Cortez found Aztecs slurping this spicy meat-and-soaked-corn (hominy) stew when his army subdued their Mexican civilization centuries ago. The humble ingredients have hardly changed for this winter staple served throughout New Mexico, a holiday season favorite. It's celebratory comfort food with a fiery kick and cooling condiments. The first posole merged three ingredients then unknown beyond the Americas: corn, chile, and turkey. My late aunt Lucie Yeaman, a San Patricio apple farmer, marked the first snowfall each year with a steaming cauldron of pork shoulder posole laced with Hatch green chiles. Lucie also served posole on Christmas Eve to honor family and on New Year’s Day for good luck. Buen provecho!

Serves 8

Ingredients

  • 2 cups dried posole corn (or precooked posole corn)
  • 1 pound lean pork shoulder
  • 4 dried green or red chile pods; stemmed, seeded, and coarsely chopped (or 4 cups prepared chile sauce)
  • 1-2 tablespoons fresh lime juice
  • 4 garlic cloves, finely minced
  • 1 white onion, finely diced
  • 2 teaspoons ground cumin
  • 1 tablespoon dried Mexican oregano
  • Salt to taste
  • Garnish: shredded Mexican cheese (queso fresco), chopped radishes, diced onions, shredded lettuce, red chile flakes, avocado chunks, and lime wedges. 

 

Directions

Combine dried posole and 2 quarts water in medium bowl; cover and soak at room temperature overnight. Drain, rinse with water, drain again. (If using precooked posole, rinse well under cold water, then drain.)

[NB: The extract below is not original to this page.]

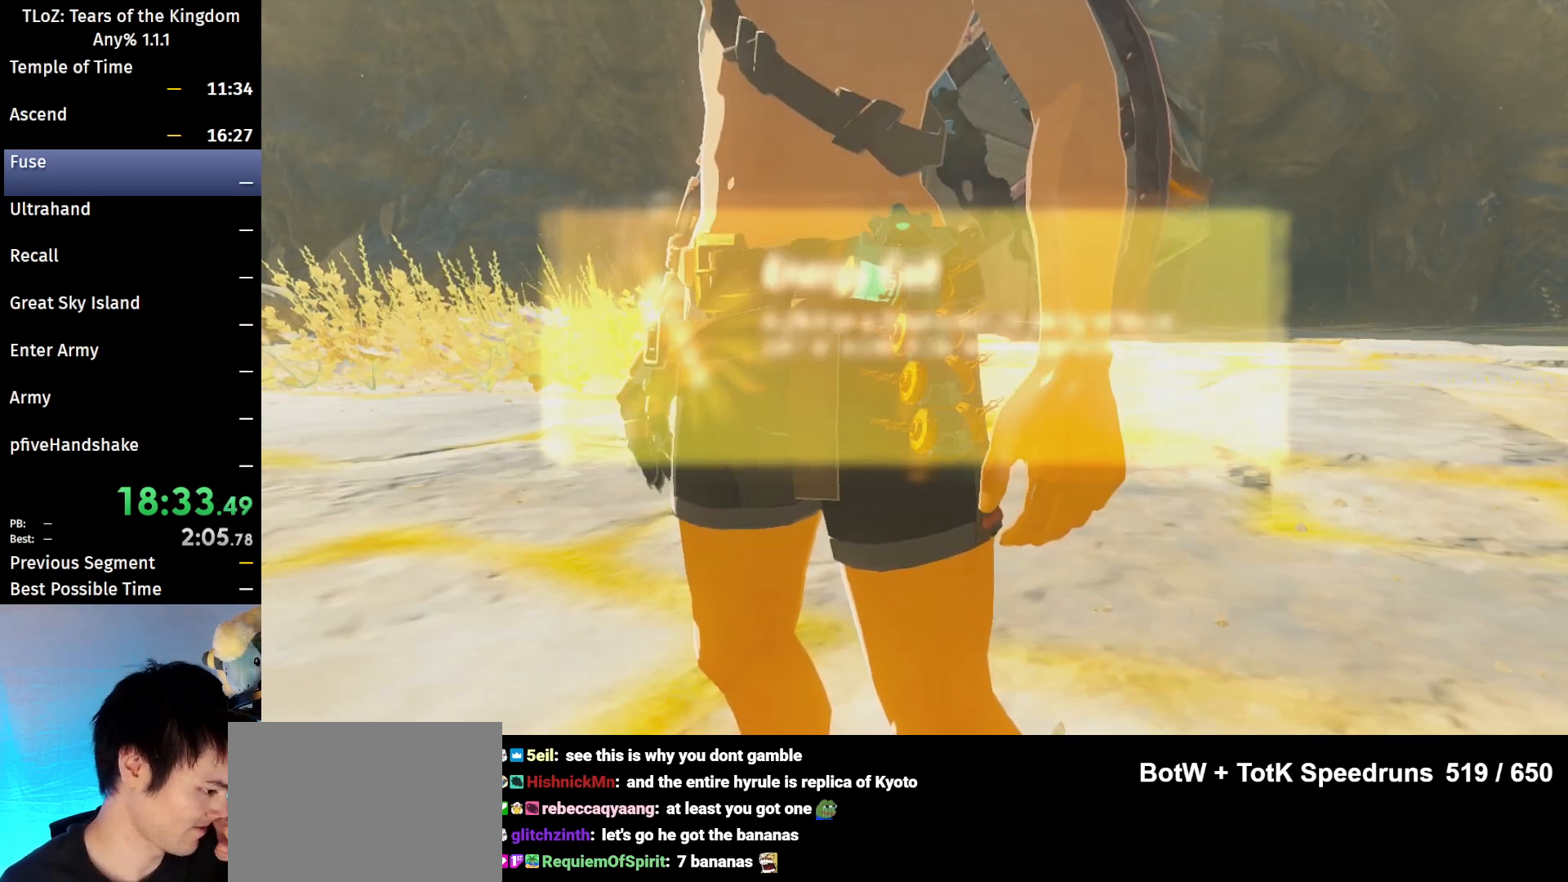
{"buttons": ["B"], "left_stick": "center", "right_stick": "center", "events": [[33, "B", "down"], [100, "B", "up"], [167, "B", "down"], [233, "B", "up"], [300, "B", "down"], [433, "B", "up"], [467, "B", "down"]]}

In a soup pot, combine posole, pork, chile (or prepared chile sauce), and lime juice; add just enough water to cover. Bring to boil, reduce heat, and simmer uncovered about 3 to 4 hours or until posole corn “pops” open. Check often, stirring and adding hot water in order to keep items just covered.

Remove pork shoulder and shred meat. Return meat to pot along with garlic, onion, cumin, oregano, and salt. Cover pot and simmer another half-hour. It should have a consistency of a thick soup when ready.

Serve in bowls with warm tortillas on the side. Set up a “buffet line” of shredded Mexican cheese (queso fresco), chopped radishes, diced onions, shredded lettuce, red chile flakes, avocado chunks, and lime wedges. Squeeze lime and add other toppings as desired.